> **Set of tasks**
(A) From the letter to a chariot driver, reproduce the part that opens with the words containing "I am assuming" and closes with "you had endured.", substituting "the Hebrews" for "the Israelites".
(B) Decide whether each statement agrees with the extract, answering yes or no and quoting the deciding words: (i) Moses' wife is described as partly foreign. (ii) The writer holds that the chariot driver could easily have refused the orders. (iii) The writer says the text can answer the questions raised.

What I want to enquire about is you and your status. Verse 20 describes you as a prophetess. What exactly did that mean in your context? You are also described as Aaron’s sister but we also know you to be Moses’. Is it the fact you grew up around Aaron which made you identified in that way?

You appear to have the role of leading the women. Was this because yours was a segregated society? Did you, as an Israelite, have a role Moses’ wife ,who was partly foreign, could not?

How did the men relate to you? Were you married and did you have a position of leadership higher than your husband or were you single?

Again you are a figure who seems significant but we seem to know relatively little about.

Then there is the wandering without water. Were you scared? Did people turn on you as well as Moses?

I know a lot of questions but you raise them in my mind and as so often the text can’t answer them.

Sunday 15 November 2015

Letter to a Chariot Driver (Exodus 14)


Dear Chariot Driver,

You are representative of the ordinary service personnel who suffer and die when rulers order you into an action which may be futile. Yet you also represent how ordinary people may be motivated into the actions they are because of fear and the desire to exact revenge too.

I am assuming you had a child or children or brothers or sisters. You had suffered loss and pain over a sustained period of time due to the acts of Pharaoh and God hardening his heart. You would have been in a state of anger and fear I suspect and so we can understand why you may have wished to exact revenge on those who you believed had caused you so much suffering.

I suspect that there would have been a sense of relief you were rid of the Israelites and the suffering which had been caused as Pharaoh would not let them go. Yet, I also imagine that you may have had feelings of hate against them which I cannot imagine or understand which came out of the suffering you had endured.

As I say you were also being ordered into action by the Pharaoh and other senior officials. It would have been almost impossible for you not to comply to these orders.

When the cloud came down as you were in the water what was it like? I imagine the horror must have been unimaginable, with the horses panicking and the noise which would have been generated as people sought not to avoid one another but couldn’t as the wheels got clogged and the screams as people died, even before the waters came over.

[Stored records]
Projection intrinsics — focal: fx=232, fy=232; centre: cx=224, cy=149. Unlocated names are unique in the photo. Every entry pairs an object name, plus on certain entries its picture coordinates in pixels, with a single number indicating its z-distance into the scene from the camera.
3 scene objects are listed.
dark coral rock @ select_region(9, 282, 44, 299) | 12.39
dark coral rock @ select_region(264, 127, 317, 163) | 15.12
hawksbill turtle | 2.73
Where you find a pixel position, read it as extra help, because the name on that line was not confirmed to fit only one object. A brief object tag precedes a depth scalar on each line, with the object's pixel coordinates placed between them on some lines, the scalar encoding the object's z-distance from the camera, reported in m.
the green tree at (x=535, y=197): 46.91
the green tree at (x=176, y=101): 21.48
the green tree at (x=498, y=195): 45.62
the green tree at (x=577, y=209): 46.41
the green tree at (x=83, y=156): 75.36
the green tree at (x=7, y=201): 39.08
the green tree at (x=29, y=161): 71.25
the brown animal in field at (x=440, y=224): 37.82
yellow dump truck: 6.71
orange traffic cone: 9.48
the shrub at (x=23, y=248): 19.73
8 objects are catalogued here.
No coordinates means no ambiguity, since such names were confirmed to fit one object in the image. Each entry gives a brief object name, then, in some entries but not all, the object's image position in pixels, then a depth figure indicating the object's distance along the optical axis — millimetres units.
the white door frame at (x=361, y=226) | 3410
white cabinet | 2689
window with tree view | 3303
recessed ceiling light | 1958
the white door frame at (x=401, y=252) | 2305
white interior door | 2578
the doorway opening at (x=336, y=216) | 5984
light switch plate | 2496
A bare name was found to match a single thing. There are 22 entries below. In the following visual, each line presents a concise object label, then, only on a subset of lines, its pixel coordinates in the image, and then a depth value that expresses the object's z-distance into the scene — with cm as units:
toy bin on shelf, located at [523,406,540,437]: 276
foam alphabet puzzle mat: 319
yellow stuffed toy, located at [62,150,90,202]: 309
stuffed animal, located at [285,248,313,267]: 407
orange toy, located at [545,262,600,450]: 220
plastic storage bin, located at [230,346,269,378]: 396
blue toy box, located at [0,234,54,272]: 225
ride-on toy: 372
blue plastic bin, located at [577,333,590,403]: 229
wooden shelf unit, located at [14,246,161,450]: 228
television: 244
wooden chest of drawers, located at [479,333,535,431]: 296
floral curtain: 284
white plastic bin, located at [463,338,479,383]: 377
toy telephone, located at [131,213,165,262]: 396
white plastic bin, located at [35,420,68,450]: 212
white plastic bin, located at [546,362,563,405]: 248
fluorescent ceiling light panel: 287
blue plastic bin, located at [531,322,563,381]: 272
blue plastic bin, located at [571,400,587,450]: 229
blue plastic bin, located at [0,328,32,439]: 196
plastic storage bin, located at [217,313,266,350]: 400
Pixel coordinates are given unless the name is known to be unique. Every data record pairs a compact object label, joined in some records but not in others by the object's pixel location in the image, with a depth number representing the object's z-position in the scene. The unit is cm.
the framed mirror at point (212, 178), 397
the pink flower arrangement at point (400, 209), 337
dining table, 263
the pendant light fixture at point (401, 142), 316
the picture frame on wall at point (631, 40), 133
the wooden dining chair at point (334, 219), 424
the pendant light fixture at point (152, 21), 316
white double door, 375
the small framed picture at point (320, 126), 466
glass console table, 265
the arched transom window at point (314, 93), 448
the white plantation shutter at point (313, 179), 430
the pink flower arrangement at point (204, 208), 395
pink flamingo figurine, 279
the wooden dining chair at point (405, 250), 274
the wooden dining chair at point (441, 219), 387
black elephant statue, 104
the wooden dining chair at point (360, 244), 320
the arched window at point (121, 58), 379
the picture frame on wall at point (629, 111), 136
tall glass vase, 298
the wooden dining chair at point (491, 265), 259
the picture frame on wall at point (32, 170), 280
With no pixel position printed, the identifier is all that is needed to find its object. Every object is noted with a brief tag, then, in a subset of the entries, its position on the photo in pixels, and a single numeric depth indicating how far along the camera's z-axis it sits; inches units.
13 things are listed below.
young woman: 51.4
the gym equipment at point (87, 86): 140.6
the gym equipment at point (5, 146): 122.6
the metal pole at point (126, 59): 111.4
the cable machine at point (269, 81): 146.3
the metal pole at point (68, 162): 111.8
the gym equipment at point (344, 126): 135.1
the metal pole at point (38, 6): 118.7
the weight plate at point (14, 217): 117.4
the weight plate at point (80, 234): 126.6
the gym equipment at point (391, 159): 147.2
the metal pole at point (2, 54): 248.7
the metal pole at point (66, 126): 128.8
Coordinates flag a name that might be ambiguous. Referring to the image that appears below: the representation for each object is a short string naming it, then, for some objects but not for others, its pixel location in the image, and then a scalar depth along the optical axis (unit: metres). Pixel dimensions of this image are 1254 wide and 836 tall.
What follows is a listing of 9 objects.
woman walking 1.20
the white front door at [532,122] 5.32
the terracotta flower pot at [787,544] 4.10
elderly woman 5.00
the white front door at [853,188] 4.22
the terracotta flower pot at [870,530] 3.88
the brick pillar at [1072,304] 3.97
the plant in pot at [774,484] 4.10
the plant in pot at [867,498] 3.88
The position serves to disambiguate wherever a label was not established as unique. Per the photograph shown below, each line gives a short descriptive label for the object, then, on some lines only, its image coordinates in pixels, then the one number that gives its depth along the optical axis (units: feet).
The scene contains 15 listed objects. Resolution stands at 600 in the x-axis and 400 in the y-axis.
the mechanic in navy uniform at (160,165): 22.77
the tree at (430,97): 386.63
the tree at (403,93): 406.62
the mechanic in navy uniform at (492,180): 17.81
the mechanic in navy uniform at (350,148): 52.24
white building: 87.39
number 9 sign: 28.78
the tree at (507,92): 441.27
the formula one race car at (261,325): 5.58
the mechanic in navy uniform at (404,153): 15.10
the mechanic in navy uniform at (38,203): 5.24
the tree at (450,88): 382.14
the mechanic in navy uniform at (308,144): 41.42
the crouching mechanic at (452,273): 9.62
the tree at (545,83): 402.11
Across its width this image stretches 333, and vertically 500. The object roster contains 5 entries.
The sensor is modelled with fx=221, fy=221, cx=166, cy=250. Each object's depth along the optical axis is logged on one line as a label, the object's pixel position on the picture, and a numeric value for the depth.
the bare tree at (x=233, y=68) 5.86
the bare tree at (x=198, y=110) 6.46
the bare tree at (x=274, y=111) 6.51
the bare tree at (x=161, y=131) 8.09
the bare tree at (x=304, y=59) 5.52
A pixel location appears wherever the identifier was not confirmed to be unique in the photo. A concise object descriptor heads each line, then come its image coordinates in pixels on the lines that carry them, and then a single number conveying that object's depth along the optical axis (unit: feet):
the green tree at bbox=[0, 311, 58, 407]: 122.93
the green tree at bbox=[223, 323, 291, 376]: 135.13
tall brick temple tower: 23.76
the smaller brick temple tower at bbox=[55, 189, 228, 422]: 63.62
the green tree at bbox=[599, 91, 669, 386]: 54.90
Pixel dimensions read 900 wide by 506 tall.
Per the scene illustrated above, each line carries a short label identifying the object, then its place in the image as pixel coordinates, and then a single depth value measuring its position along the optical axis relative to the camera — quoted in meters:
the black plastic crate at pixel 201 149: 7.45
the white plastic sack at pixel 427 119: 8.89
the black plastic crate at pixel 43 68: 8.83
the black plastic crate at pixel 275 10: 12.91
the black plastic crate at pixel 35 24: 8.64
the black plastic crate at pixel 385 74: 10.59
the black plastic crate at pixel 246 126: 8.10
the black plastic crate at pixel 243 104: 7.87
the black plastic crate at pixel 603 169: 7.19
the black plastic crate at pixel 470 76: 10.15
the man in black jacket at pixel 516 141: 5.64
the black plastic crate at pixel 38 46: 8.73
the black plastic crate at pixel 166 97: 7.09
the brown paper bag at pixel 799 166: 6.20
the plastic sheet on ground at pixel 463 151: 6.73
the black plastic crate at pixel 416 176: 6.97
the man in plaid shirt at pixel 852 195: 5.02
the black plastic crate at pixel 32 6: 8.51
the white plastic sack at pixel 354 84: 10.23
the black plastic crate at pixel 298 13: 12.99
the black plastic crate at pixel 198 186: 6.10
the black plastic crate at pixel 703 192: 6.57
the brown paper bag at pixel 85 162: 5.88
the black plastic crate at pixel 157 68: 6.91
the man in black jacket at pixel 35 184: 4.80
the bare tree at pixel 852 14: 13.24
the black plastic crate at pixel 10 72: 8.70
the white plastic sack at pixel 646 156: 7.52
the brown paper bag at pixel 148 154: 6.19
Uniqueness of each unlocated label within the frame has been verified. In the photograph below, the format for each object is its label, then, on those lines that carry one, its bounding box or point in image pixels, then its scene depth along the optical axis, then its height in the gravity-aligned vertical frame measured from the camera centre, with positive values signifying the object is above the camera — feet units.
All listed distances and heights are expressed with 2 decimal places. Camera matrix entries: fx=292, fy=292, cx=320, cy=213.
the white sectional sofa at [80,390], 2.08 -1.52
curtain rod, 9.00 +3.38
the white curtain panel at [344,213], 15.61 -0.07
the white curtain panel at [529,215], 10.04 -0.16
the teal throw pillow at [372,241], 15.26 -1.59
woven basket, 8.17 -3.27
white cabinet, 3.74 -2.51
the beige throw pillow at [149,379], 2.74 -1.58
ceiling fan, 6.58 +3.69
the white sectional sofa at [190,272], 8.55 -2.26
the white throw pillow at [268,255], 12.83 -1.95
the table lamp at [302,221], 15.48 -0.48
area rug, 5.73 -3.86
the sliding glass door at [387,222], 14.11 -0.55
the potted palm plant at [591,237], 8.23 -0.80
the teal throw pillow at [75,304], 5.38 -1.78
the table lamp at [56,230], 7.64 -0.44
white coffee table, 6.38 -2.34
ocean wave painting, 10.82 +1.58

> **Answers below**
(A)
I am assuming you had a child or children or brothers or sisters. You had suffered loss and pain over a sustained period of time due to the acts of Pharaoh and God hardening his heart. You would have been in a state of anger and fear I suspect and so we can understand why you may have wished to exact revenge on those who you believed had caused you so much suffering.

I suspect that there would have been a sense of relief you were rid of the Hebrews and the suffering which had been caused as Pharaoh would not let them go. Yet, I also imagine that you may have had feelings of hate against them which I cannot imagine or understand which came out of the suffering you had endured.

(B)
(i) Yes: "who was partly foreign"
(ii) No: "It would have been almost impossible for you not to comply to these orders."
(iii) No: "as so often the text can’t answer them"